Thursday, May 05, 2011

Disagreeable greens and drones

Here I am sitting on this odd little elevated window seat in a minuscule motel room in Jackson, Tennessee, a motel room that offers exactly what the website advertised (cheap rates and close proximity to the interstate) plus an unexpected extra-special bonus: a decorating scheme involving four shades of green loudly competing for Ugliest Color on the Planet, the sorts of green you generally don't expect to see outside a baby's diaper or a moldy rotting milk product. This room isn't big enough for that many clashing colors. My eyes object to this constant Assault by a Deadly Color. They demand a rest.

And that's exactly what they're going to get. We had planned to sleep late and leave for Texas at a civilized hour, but the phone rang at 5 a.m. and we were awake so why not hit the road?

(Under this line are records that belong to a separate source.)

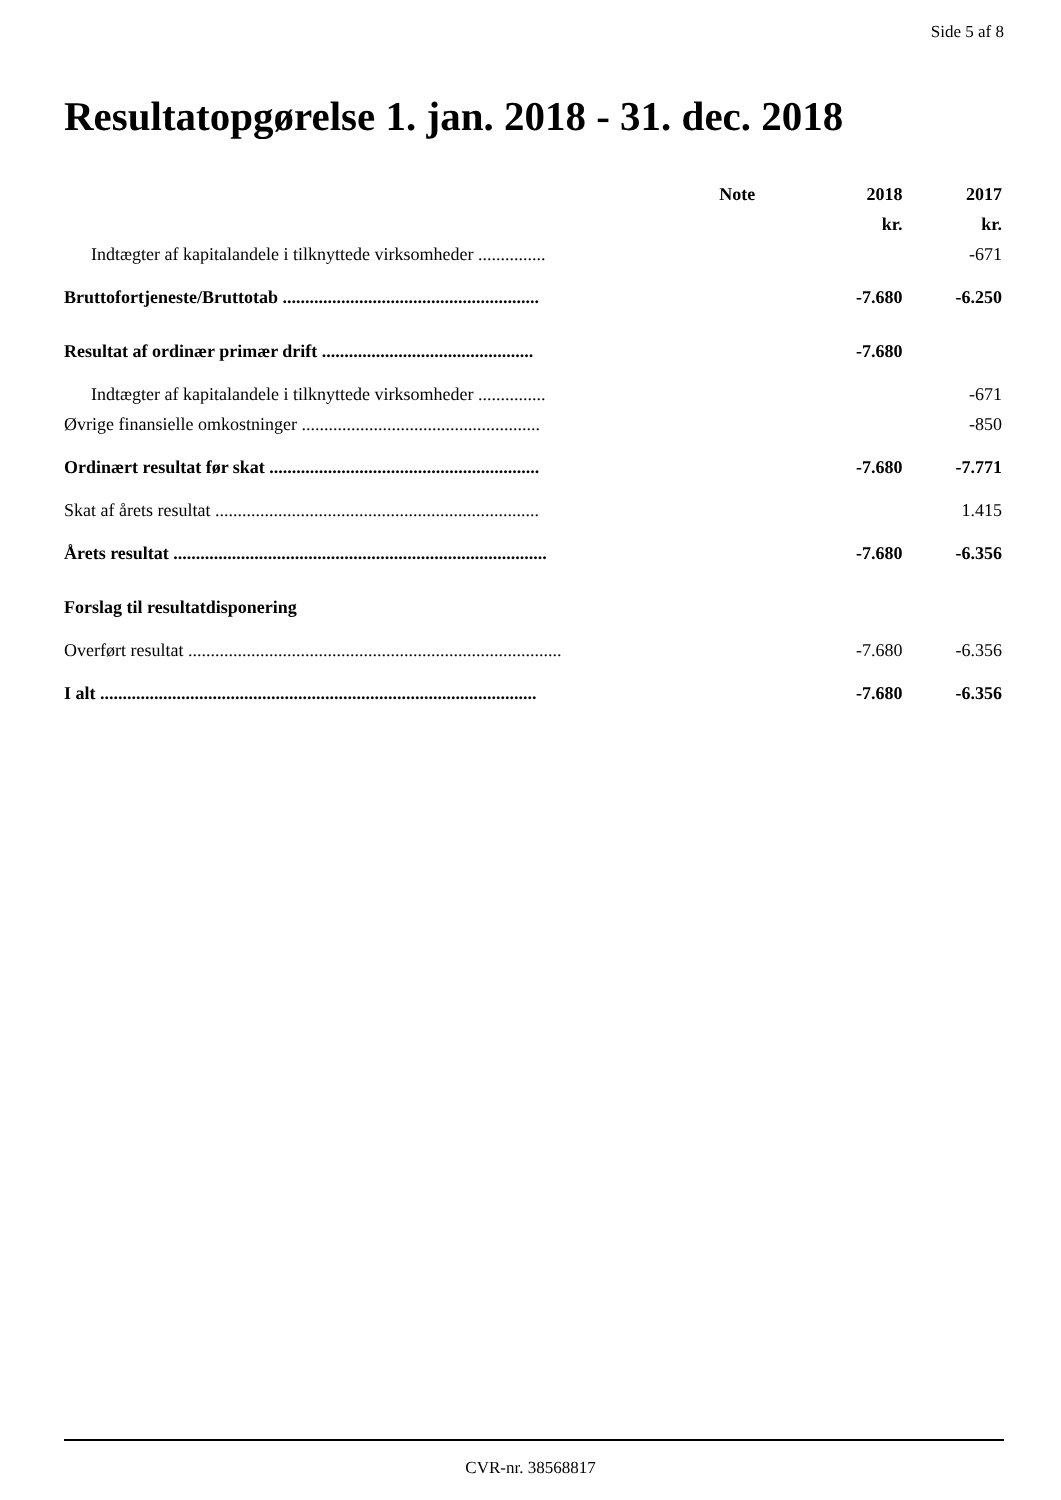Side 5 af 8
Resultatopgørelse 1. jan. 2018 - 31. dec. 2018
| | Note | 2018 | 2017 |
| --- | --- | --- | --- |
| | | kr. | kr. |
| Indtægter af kapitalandele i tilknyttede virksomheder ............... | | | -671 |
| Bruttofortjeneste/Bruttotab ......................................................... | | -7.680 | -6.250 |
| Resultat af ordinær primær drift ............................................... | | -7.680 | |
| Indtægter af kapitalandele i tilknyttede virksomheder ............... | | | -671 |
| Øvrige finansielle omkostninger ..................................................... | | | -850 |
| Ordinært resultat før skat ............................................................ | | -7.680 | -7.771 |
| Skat af årets resultat ........................................................................ | | | 1.415 |
| Årets resultat ................................................................................... | | -7.680 | -6.356 |
| Forslag til resultatdisponering | | | |
| Overført resultat ................................................................................... | | -7.680 | -6.356 |
| I alt ................................................................................................. | | -7.680 | -6.356 |
CVR-nr. 38568817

The temperature on our back deck this morning was 30 degrees and we drove through dense fog all through West Virginia, but by the time we hit Kentucky the sun was shining and the sky was clear. From my perch on this window seat on the third floor of the Motel of Misbegotten Remodeling, I can see blue sky as far as the eye can see, with not a hint of cloud in the sky.

I can also see the interstate. The website mentioned that this motel was close to the interstate, but it didn't specify how close: close enough to allow us to spit across all four lanes, close enough for truckers to say "excuse me" as they take the short cut through our closet, close enough for us to see the whites in the eyes of roadkill armadillos. On the Annoying Noise Continuum, the droning of trucks roaring down the interstate approaches Dental Drill level, and it may even be more annoying than the loud obnoxious shades of green. I can make the colors go away just by closing my eyes.

I can't close my eyes, however, to the flooding that has put part of I-40 under water in Arkansas, a state we need to cross tomorrow to get to Texas. Time to find an alternate route. Truckers always know the best routes, right? I'll just lean out the window and hail a passing semi.